Task requirements:
1. According to the blog post, how many state inspectors regarding seafood processing are there, counting the church's lay leader?
2. Write out the passage of the blog post starting at "I'm not sure" and ending at "place to hike.".
3. Translate this sentence from the blog post into Spanish: "She also took us on a detour up to the Pyramid Trail area, which would be a great place to hike."

Selected extract:
-------
Thursday, July 1, 2010


I'm not sure I've been clear to those of you who do not know why we are in Alaska! George is serving as Pastor of Unalaska United Methodist Church for June and July while their pastor is in the Pennsylvania area visiting family and touching bases with churches there who support this Alaska Mission Church. Hence, we are living in the parsonage, and caring for not only the family dogs, but also the family house plants. But that is another story.

The lay leader of the church took us on a boat and cannery tour. She works as one of 18 state inspectors regarding seafood processing, and needs to keep track of what new boats come to dock. She also took us on a detour up to the Pyramid Trail area, which would be a great place to hike.

In discussing the numerous wild flowers coming into bloom just now, she wanted us to be sure to be aware of Putchki. No, this is not a Russian composer or poet, but a plant with a very nasty disposition. Variously called Wild Celery, Wild Parsnip or Cow Parsnip, it is an invasive weed that can grow up to 5 to 7 feet tall. If contact is made, thorough washing is required to prevent problems. The sap reacts with direct sunlight to produce a photosensitive reaction after as little as 10 minutes in the sun. It produces first, second, and third degree chemical burns on the skin affected. If blisters break, it will spread, and leaves an ugly dark red to blackish scar which is slow to fade.
-------
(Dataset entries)
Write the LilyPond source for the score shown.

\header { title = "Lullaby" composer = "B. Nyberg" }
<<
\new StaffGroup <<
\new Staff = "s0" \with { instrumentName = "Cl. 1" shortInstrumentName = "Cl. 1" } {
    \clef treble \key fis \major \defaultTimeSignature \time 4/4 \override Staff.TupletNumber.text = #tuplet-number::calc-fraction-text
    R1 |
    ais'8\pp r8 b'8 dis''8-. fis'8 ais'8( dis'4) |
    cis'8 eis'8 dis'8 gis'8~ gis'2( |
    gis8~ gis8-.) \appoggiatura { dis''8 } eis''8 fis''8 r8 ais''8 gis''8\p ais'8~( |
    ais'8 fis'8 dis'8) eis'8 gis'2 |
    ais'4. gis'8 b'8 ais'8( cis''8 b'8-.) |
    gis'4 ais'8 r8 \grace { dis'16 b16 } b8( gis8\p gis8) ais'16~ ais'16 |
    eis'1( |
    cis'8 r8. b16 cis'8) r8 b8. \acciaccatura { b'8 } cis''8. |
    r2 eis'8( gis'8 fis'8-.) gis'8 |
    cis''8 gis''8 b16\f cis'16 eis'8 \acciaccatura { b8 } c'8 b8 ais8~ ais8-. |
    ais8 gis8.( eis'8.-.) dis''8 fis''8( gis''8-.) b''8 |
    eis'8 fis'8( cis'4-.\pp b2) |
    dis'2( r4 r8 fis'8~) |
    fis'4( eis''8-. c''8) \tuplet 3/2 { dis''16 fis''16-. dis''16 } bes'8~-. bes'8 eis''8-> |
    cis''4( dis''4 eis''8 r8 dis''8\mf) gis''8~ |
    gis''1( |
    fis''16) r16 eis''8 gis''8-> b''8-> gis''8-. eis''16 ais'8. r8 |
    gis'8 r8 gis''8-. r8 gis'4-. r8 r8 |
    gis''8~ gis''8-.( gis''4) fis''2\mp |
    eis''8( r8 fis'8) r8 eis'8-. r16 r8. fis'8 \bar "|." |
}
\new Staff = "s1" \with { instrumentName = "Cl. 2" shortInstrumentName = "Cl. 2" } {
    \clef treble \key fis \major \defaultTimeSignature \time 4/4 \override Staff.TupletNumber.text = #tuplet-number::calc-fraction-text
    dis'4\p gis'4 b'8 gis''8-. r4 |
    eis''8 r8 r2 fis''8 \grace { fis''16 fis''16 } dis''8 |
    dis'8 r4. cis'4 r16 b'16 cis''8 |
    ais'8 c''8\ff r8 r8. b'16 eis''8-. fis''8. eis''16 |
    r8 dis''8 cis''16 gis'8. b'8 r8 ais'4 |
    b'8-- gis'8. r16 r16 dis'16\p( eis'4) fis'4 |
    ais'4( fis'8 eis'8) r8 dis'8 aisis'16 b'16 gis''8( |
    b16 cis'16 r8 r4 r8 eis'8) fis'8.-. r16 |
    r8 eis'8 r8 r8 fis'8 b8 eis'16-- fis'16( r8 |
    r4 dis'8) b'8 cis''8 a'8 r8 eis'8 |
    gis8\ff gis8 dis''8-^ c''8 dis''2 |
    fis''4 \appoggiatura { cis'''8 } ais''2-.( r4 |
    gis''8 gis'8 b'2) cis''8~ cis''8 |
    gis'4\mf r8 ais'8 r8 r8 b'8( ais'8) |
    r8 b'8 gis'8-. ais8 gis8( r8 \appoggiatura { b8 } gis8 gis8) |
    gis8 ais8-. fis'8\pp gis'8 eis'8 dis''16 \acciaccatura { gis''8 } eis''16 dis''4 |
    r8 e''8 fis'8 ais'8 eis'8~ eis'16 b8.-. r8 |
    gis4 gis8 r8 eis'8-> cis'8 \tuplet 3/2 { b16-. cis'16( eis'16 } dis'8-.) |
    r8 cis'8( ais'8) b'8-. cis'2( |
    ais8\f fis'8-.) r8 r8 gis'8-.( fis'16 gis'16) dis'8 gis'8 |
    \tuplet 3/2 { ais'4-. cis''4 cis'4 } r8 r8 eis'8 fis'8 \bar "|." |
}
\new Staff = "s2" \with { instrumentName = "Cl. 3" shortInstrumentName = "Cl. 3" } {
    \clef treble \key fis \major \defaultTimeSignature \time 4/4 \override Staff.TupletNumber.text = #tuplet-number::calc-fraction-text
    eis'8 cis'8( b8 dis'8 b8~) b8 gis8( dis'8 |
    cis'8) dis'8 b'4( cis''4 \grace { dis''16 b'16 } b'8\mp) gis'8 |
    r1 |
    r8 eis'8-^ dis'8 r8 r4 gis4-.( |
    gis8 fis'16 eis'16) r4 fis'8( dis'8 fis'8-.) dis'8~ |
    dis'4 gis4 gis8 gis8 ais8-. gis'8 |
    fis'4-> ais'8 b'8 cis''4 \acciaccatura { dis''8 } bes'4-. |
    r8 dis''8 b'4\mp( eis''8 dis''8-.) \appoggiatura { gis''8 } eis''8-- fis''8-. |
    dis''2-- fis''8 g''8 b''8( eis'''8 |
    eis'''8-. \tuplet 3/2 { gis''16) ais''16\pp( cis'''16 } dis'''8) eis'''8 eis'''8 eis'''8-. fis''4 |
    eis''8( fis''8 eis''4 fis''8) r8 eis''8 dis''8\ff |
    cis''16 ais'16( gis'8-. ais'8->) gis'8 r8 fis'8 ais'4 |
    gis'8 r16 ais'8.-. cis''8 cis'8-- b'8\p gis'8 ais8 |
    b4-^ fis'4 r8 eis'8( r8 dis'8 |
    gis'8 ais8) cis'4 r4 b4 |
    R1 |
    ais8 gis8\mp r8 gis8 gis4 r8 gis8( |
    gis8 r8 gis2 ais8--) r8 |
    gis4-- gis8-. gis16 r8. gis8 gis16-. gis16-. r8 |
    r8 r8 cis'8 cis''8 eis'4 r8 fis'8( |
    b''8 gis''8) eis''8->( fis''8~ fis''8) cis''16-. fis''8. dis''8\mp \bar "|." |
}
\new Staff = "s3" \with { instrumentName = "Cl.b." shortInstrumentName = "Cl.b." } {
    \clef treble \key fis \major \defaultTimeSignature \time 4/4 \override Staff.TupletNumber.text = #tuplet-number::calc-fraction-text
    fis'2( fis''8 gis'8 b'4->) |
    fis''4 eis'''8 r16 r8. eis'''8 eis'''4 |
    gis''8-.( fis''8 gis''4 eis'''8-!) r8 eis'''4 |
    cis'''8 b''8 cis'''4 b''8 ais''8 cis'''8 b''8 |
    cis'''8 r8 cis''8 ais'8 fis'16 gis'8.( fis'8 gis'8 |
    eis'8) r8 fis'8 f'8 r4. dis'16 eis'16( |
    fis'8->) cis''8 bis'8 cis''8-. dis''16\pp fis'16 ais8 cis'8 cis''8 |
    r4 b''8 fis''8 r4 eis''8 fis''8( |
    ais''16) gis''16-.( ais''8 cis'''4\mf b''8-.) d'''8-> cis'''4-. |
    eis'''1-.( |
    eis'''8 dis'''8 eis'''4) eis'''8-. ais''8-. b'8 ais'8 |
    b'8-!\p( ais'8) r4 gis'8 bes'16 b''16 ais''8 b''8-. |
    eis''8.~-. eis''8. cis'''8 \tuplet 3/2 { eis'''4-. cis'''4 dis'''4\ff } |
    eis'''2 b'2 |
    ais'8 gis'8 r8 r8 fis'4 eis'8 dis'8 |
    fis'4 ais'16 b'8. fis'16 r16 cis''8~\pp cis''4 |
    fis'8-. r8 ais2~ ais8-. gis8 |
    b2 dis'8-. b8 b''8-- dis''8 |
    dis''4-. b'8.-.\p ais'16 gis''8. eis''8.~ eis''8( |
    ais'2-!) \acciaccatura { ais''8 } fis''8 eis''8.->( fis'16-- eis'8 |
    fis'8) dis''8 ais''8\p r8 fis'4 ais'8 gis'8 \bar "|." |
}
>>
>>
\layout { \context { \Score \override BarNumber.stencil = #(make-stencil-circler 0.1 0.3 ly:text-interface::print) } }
-------
Answers per task:
1. 18

2.
I'm not sure I've been clear to those of you who do not know why we are in Alaska! George is serving as Pastor of Unalaska United Methodist Church for June and July while their pastor is in the Pennsylvania area visiting family and touching bases with churches there who support this Alaska Mission Church. Hence, we are living in the parsonage, and caring for not only the family dogs, but also the family house plants. But that is another story.

The lay leader of the church took us on a boat and cannery tour. She works as one of 18 state inspectors regarding seafood processing, and needs to keep track of what new boats come to dock. She also took us on a detour up to the Pyramid Trail area, which would be a great place to hike.

3. También nos llevó a dar un rodeo hasta la zona de Pyramid Trail, que sería un gran lugar para hacer senderismo.